Another way of discharging the blocked fuel in the interior volume 36 is to place the spinning hole 43 in the second flange 31. The hole forms a connection between the inner volume 36 and the central recess 42 of the fuel injection valve 1, for example just below the damping member 32. The number of holes is limited, but a number of holes 43 may be provided, for example arranged at equal intervals.

In all of the above embodiments of the fuel injection valve 1 according to the present invention, if the diameter of the hole 43, the discharge gap 38, or the groove structure is properly selected, it exits from the internal volume 36 or the internal volume. It is common that the ratio of emissions to supplies of fuel entering (36) can be adjusted. The resulting dang can be used to prevent bounce pulses.

In particular, this action reduces the bounce pulse of the valve needle.
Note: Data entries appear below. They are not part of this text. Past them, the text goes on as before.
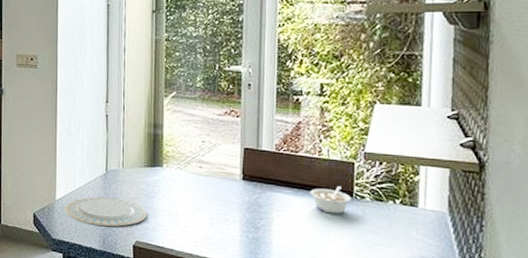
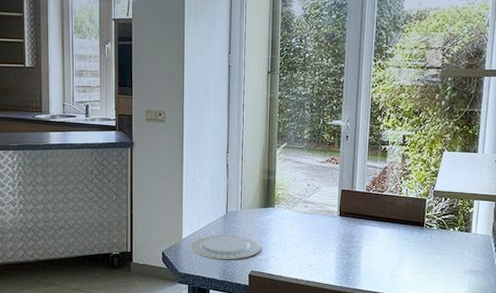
legume: present [310,186,352,214] -> none [392,218,423,241]

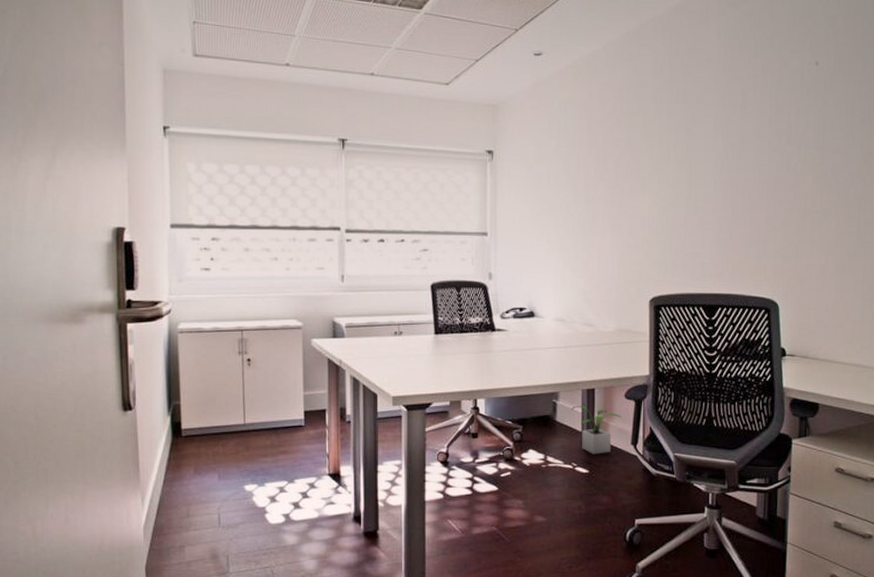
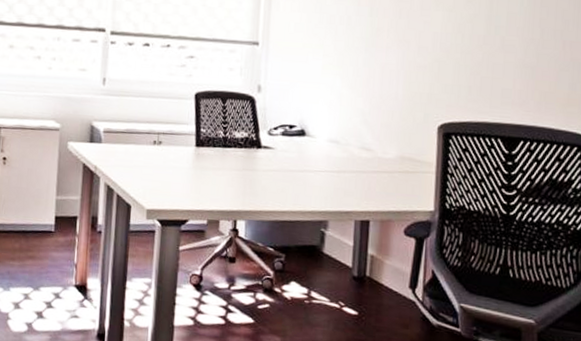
potted plant: present [571,405,622,454] -> none [341,237,400,295]

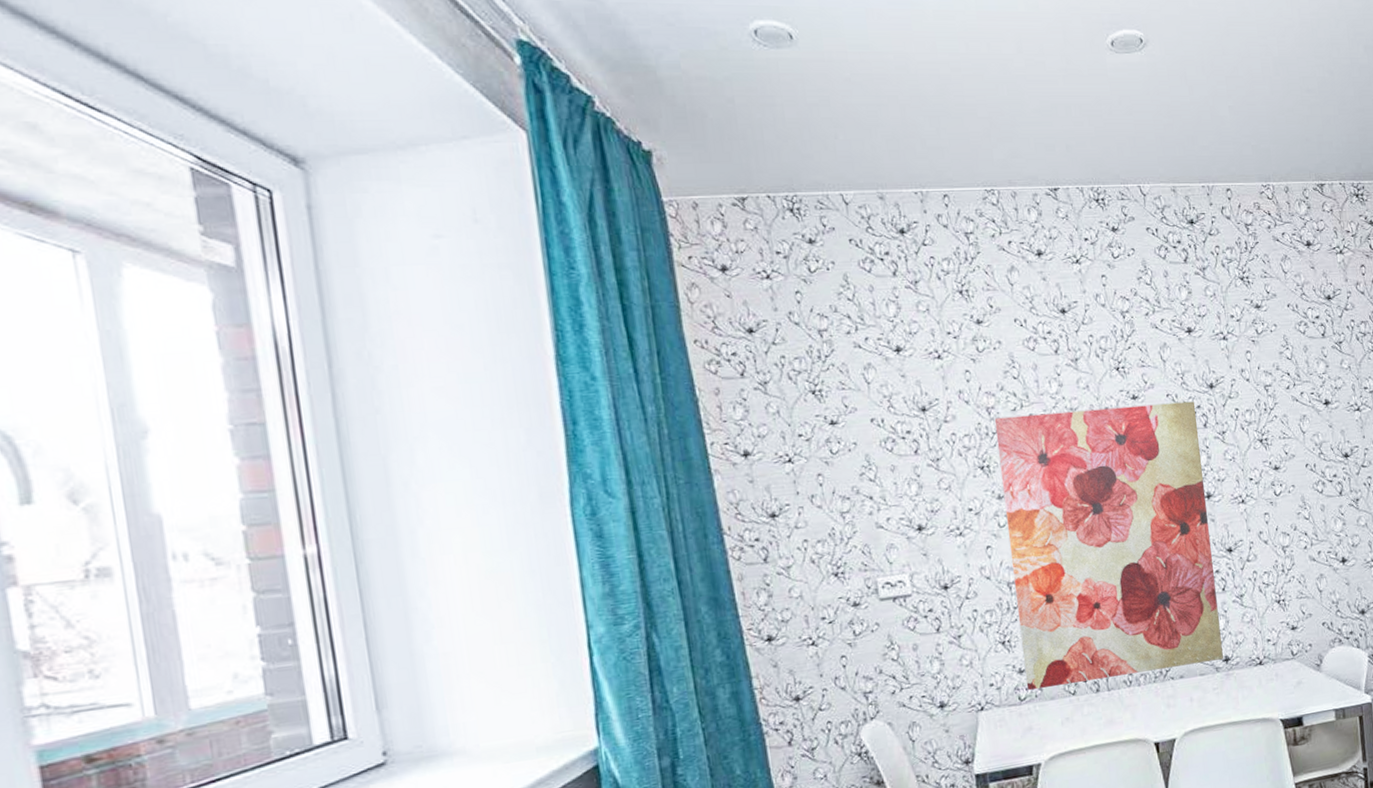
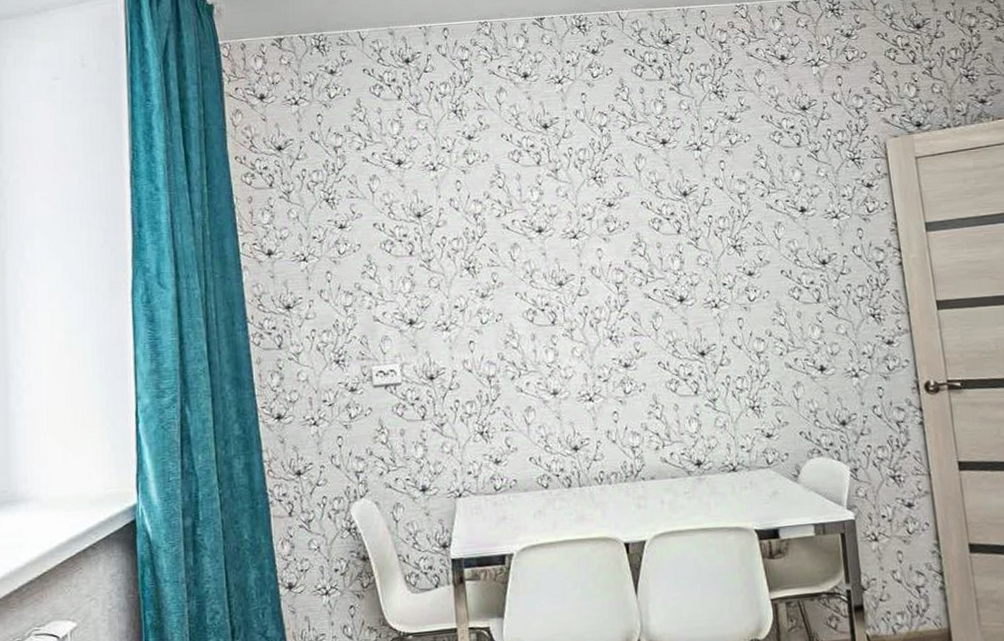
wall art: present [994,401,1223,691] -> none [480,208,695,481]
The reason is that the valve needle 3 does not have the possibility of moving in the stroke direction since the valve needle 3 senses resistance due to the viscosity of the fuel in the internal volume 36 after mounting the valve closing body 4.
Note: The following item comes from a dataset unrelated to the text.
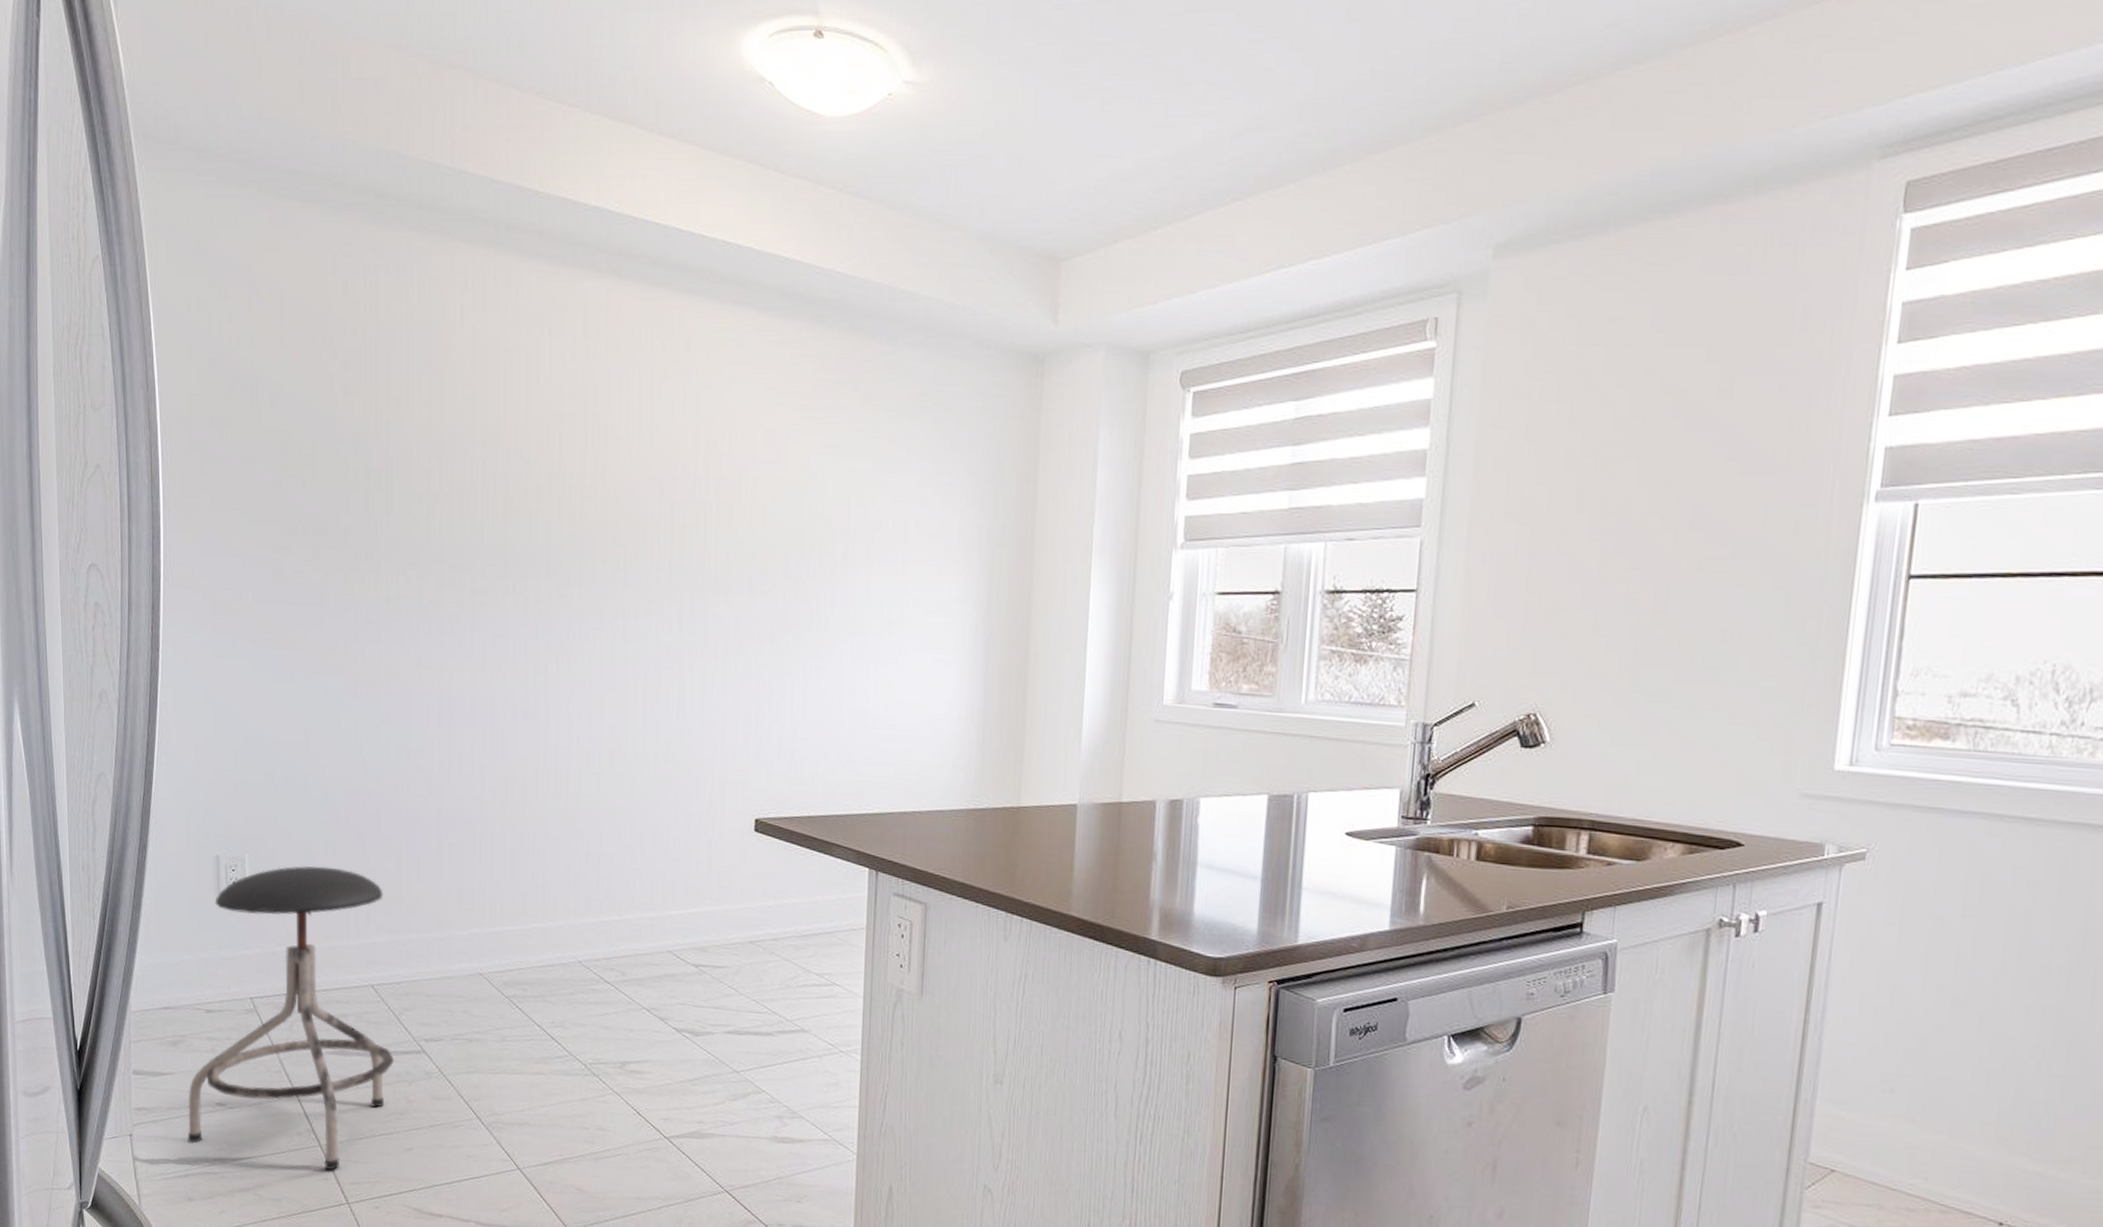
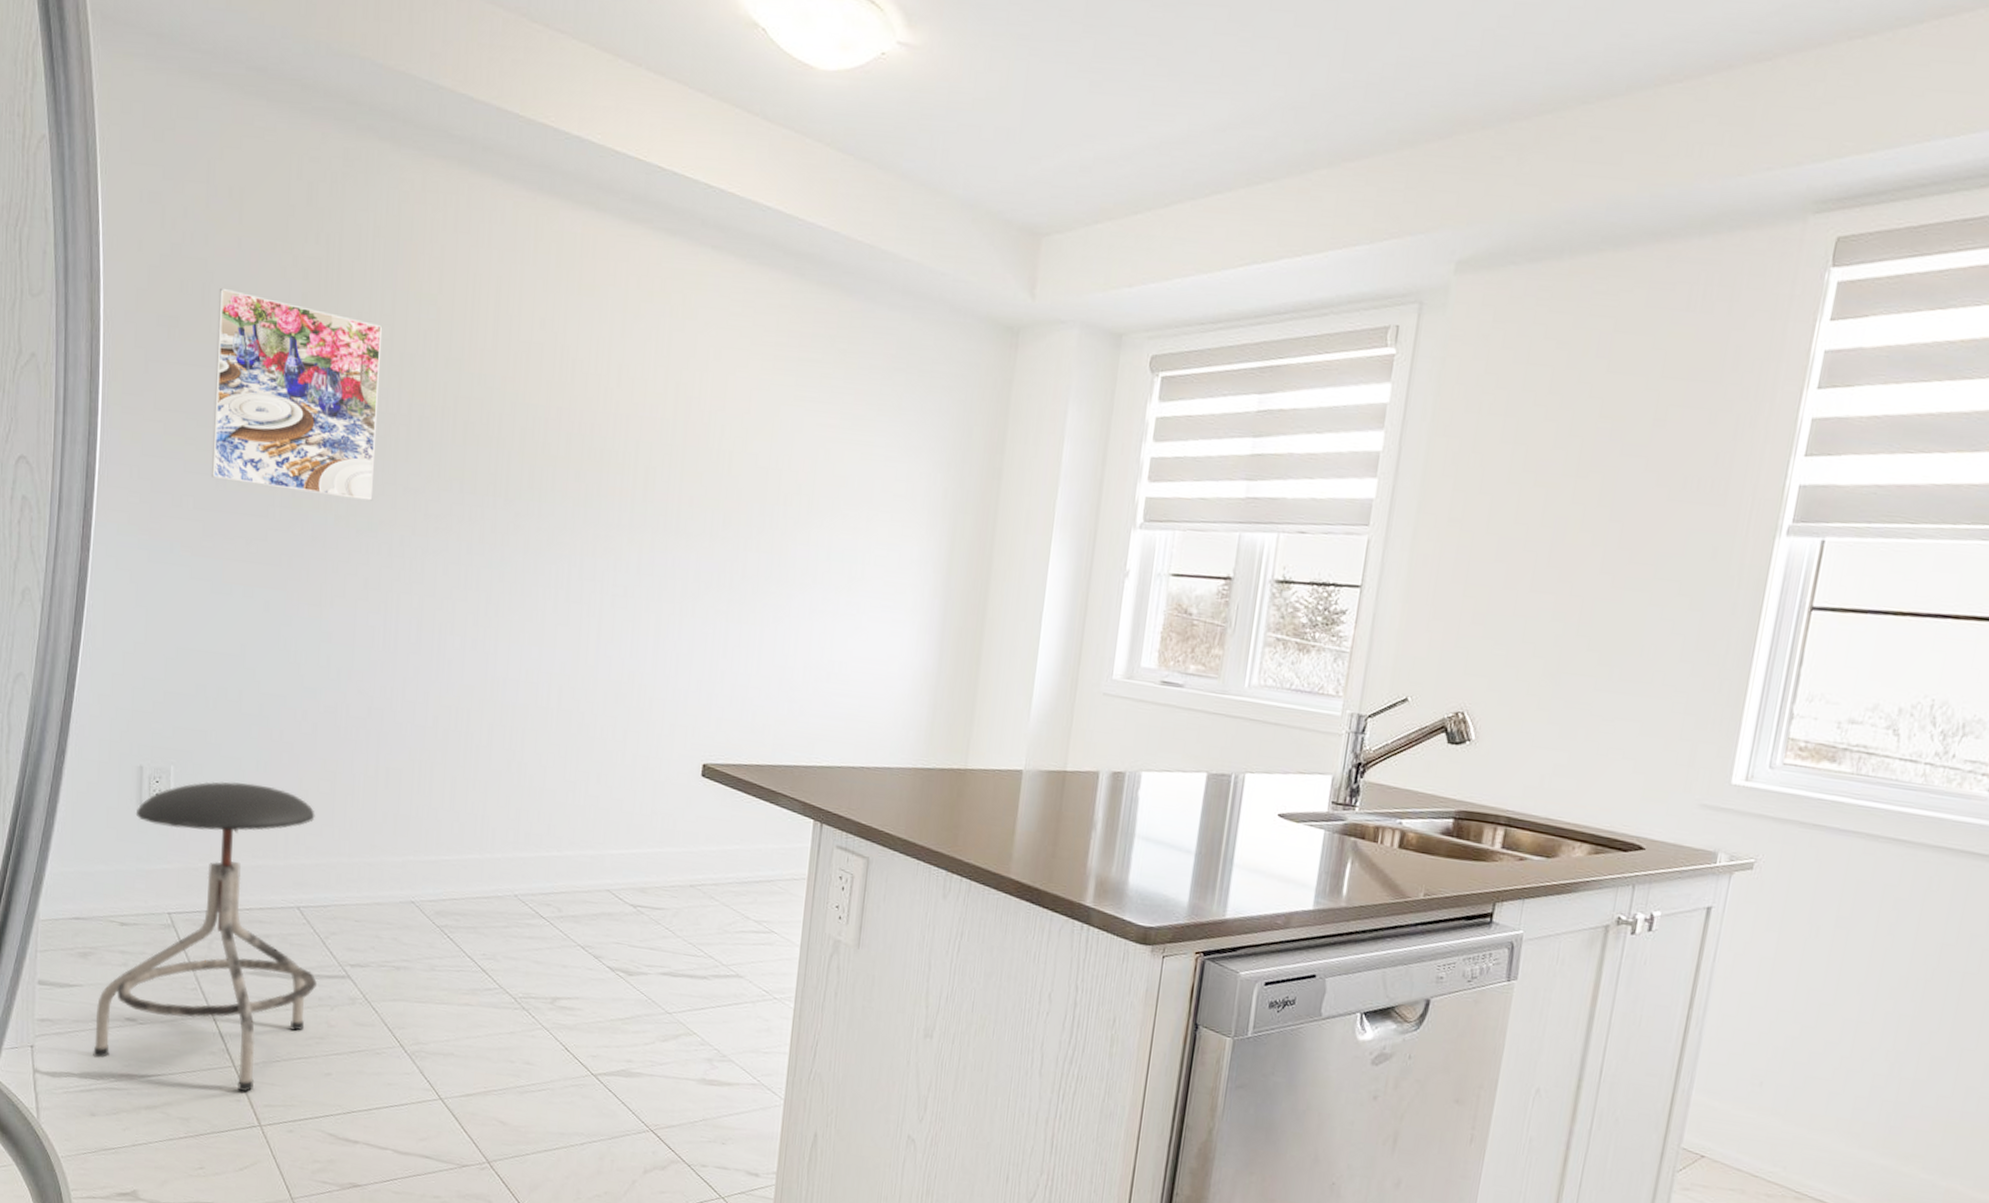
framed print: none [265,386,421,581] -> present [210,287,383,501]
The present invention is not limited to the illustrated embodiment, but is also suitable for the form of other amateurs such as, for example, fuel injection valves 1 or planar amateurs that open outwards.

Claims (9)

Injection valves having a valve needle 3 which interacts with the valve seat face 6 to form a sealing sheet and an amateur 20 which acts on the valve needle 3, in particular a fuel injection valve device of an internal combustion engine As a valve for the armature 20 is moved coaxially at the valve needle (3) and damped by a damping member (32) made of elastomer, the first intermediate ring between the armature (20) and the damping member (32). In the fuel injection valve, 34 is disposed and the damping member 32 is mounted on the flange 31 which is non-positively connected with the valve needle 3, The intermediate ring 34 and / or the flange 31 have at least radial and / or axial channels, which channels an internal volume 36 between the valve needle 3 and the damping member 32. A fuel injection valve characterized in that it is connected to the central recess (42) of the fuel injection valve (1). 2. The fuel injection valve according to claim 1, wherein a second intermediate ring (39) is disposed between the damping member (32) and the flange (31). 3. Fuel injection valve according to claim 2, wherein the second intermediate ring (39) likewise has at least one channel for connecting the internal volume (36) to the central recess (42) of the fuel injection valve (1). 4. A fuel injection valve according to any one of the preceding claims, wherein said at least one channel is embodied in a flange as a radial hole. 4. Fuel injection valve according to any one of the preceding claims, characterized in that the at least one channel is embodied as a radial groove on the outlet side (40) of the first intermediate ring (34). Fuel injection valve according to one of the preceding claims, characterized in that the at least one channel is embodied as a radial groove on the supply side (41) of the second intermediate ring (39). Fuel injection valve according to one of the preceding claims, characterized in that the flange (31) is fixed to the valve needle (3) by segment welding. Fuel according to claim 7, characterized in that the flange (31) is connected to the valve needle (3) by at least two welding segments (37) and the weld portion (37) has a radial angle of about 90 degrees. Injection valve. 9. Fuel injection valve according to claim 8, characterized in that a discharge gap (38) is formed between the welding segments (37).